New Classes of Drugs
On the frontier of ulcer therapy, said Sachs and Walsh, may be at least two new classes of drugs. One, called Omeprazole--which could be available for use in the United States within four years if tests on human patients scheduled to begin this year are successful--would be a more effective acid-stopper than the family of drugs that includes cimetidine and ranitidine.
That would still leave doctors with no effective way to promote healing of an ulcer--as opposed to minimizing acid so that, hopefully, it heals on its own. Within the next five to 20 years, however, said Sachs, there is a chance that a family of substances called prostaglandins may turn out to have the ability to actually cause ulcers to heal. The advance could largely eradicate the need for ulcer surgery and solve the problems of many patients with stubborn cases of repeated ulcer attacks.
Prostaglandins are fatty acid byproducts present in the body. There are more than a dozen different prostaglandins in the body and, starting in the early 1960s, scientists began to learn how they can be synthesized. Chemical manipulation of prostaglandins in general may make it possible to control a variety of body functions that cannot now be effectively influenced and ulcer therapy is generally viewed--at least for the moment--as one of the most promising potential fields for prostaglandin research.

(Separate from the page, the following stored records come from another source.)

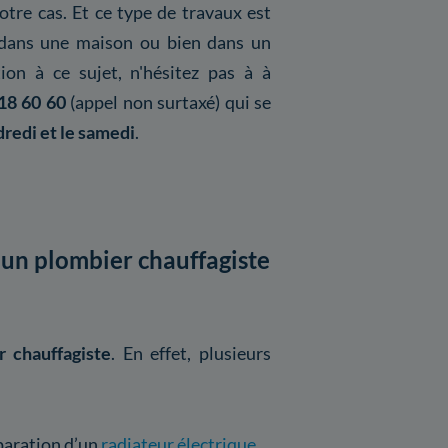
tre cas. Et ce type de travaux est
en dans une maison ou bien dans un
on à ce sujet, n'hésitez pas à à
18 60 60
(appel non surtaxé) qui se
dredi et le samedi
.
 un plombier chauffagiste
r chauffagiste
. En effet, plusieurs
éparation d’un
radiateur électrique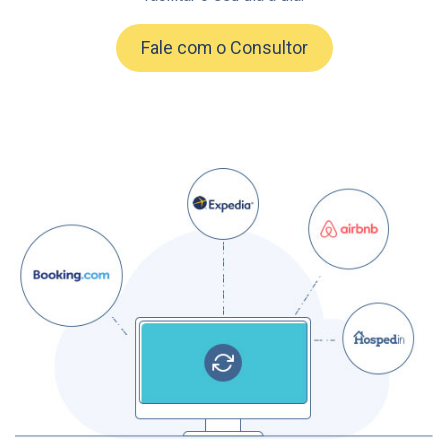
Fale com o Consultor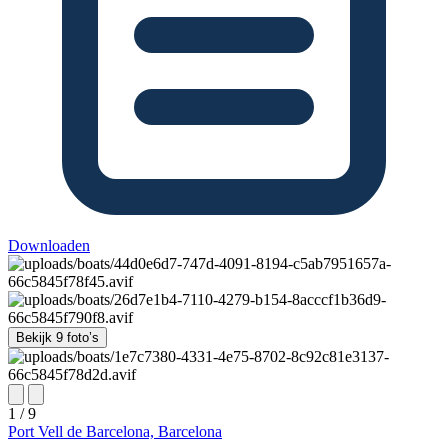
Downloaden
Bekijk 9 foto’s
1 / 9
Port Vell de Barcelona, Barcelona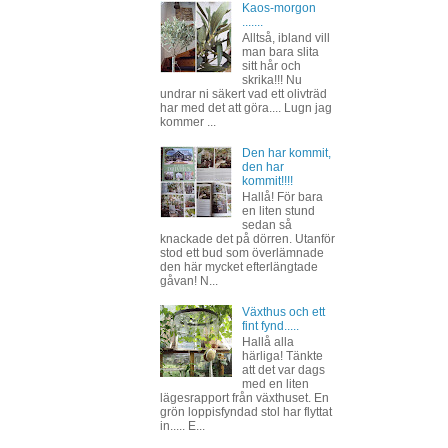
Kaos-morgon
.......
Alltså, ibland vill
man bara slita
sitt hår och
skrika!!! Nu
undrar ni säkert vad ett olivträd
har med det att göra.... Lugn jag
kommer ...
Den har kommit,
den har
kommit!!!!
Hallå! För bara
en liten stund
sedan så
knackade det på dörren. Utanför
stod ett bud som överlämnade
den här mycket efterlängtade
gåvan! N...
Växthus och ett
fint fynd.....
Hallå alla
härliga! Tänkte
att det var dags
med en liten
lägesrapport från växthuset. En
grön loppisfyndad stol har flyttat
in..... E...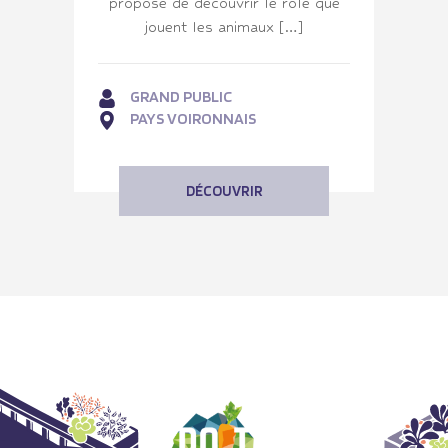
propose de découvrir le rôle que
jouent les animaux […]
GRAND PUBLIC
PAYS VOIRONNAIS
DÉCOUVRIR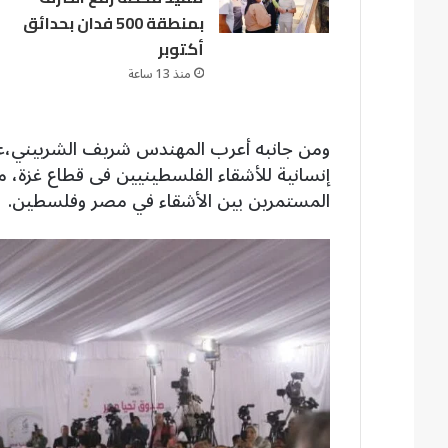
بمنطقة 500 فدان بحدائق
أكتوبر
منذ 13 ساعة
ومن جانبه أعرب المهندس شريف الشربيني،عن
إنسانية للأشقاء الفلسطينيين فى قطاع غزة، مؤك
المستمرين بين الأشقاء في مصر وفلسطين.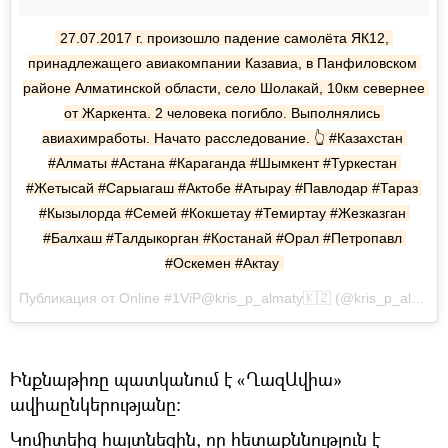
27.07.2017 г. произошло падение самолёта ЯК12, 
принадлежащего авиакомпании Казавиа, в Панфиловском 
районе Алматинской области, село Шолакай, 10км севернее 
от Жаркента. 2 человека погибло. Выполнялись 
авиахимработы. Начато расследование. 👆 #Казахстан 
#Алматы #Астана #Караганда #Шымкент #Туркестан 
#Жетысай #Сарыагаш #Актобе #Атырау #Павлодар #Тараз 
#Кызылорда #Семей #Кокшетау #Темиртау #Жезказган 
#Балхаш #Талдыкорган #Костанай #Орал #Петропавл 
#Оскемен #Актау
Публикация от Online #1ViP@kris_p_almaty🇰🇿 (@kris_p_almaty) Июл 26 2017 в 9:57 PDT
Ինքնաթիռը պատկանում է «ՂազԱվիա»
ավիաընկերությանը։
Կոմիտեից հայտնեցին, որ հետաքննություն է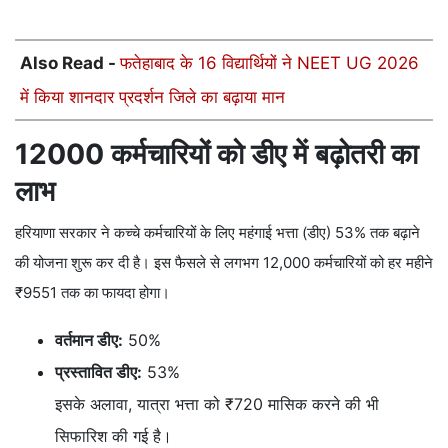
Also Read -
फतेहाबाद के 16 विद्यार्थियों ने NEET UG 2026
में किया शानदार प्रदर्शन जिले का बढ़ाया मान
12000 कर्मचारियों को डीए में बढ़ोतरी का
लाभ
हरियाणा सरकार ने कच्चे कर्मचारियों के लिए महंगाई भत्ता (डीए) 53% तक बढ़ाने
की योजना शुरू कर दी है। इस फैसले से लगभग 12,000 कर्मचारियों को हर महीने
₹9551 तक का फायदा होगा।
वर्तमान डीए:
50%
प्रस्तावित डीए:
53%
इसके अलावा, यात्रा भत्ता को ₹720 मासिक करने की भी
सिफारिश की गई है।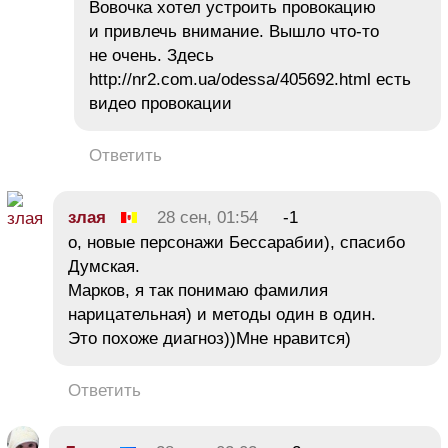
Вовочка хотел устроить провокацию
и привлечь внимание. Вышло что-то
не очень. Здесь
http://nr2.com.ua/odessa/405692.html есть
видео провокации
Ответить
злая
28 сен, 01:54
-1
о, новые персонажи Бессарабии), спасибо
Думская.
Марков, я так понимаю фамилия
нарицательная) и методы один в один.
Это похоже диагноз))Мне нравится)
Ответить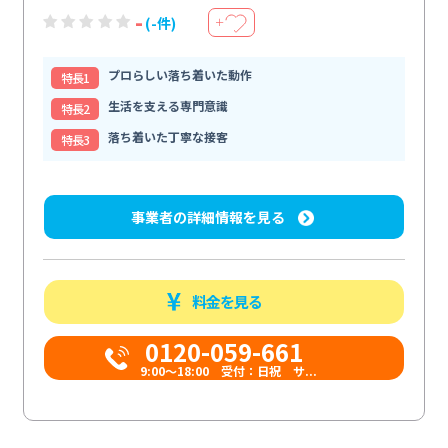
-
(-件)
＋
プロらしい落ち着いた動作
特⻑1
生活を支える専門意識
特⻑2
落ち着いた丁寧な接客
特⻑3
事業者の詳細情報を見る
料金を見る
0120-059-661
9:00〜18:00 受付：日祝 サ...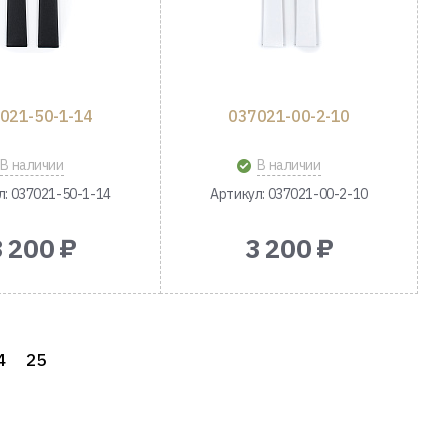
021-50-1-14
037021-00-2-10
В наличии
В наличии
л: 037021-50-1-14
Артикул: 037021-00-2-10
3 200 ₽
3 200 ₽
4
25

But that is for the future. Today's ulcer patient may never benefit from prostaglandin therapy, or even from Omeprazole, which has yet to prove its worth conclusively in tests on humans.
Recalling his analogy about the nicely balanced machine gone mysteriously out of whack, Sachs pondered the challenge ulcers pose for researchers. "The trick will be to understand what went wrong . . . not how to inhibit acid secretion but why it went out of balance in the first place.
"That involves some fundamental aspects of cell biology we're still very ignorant of."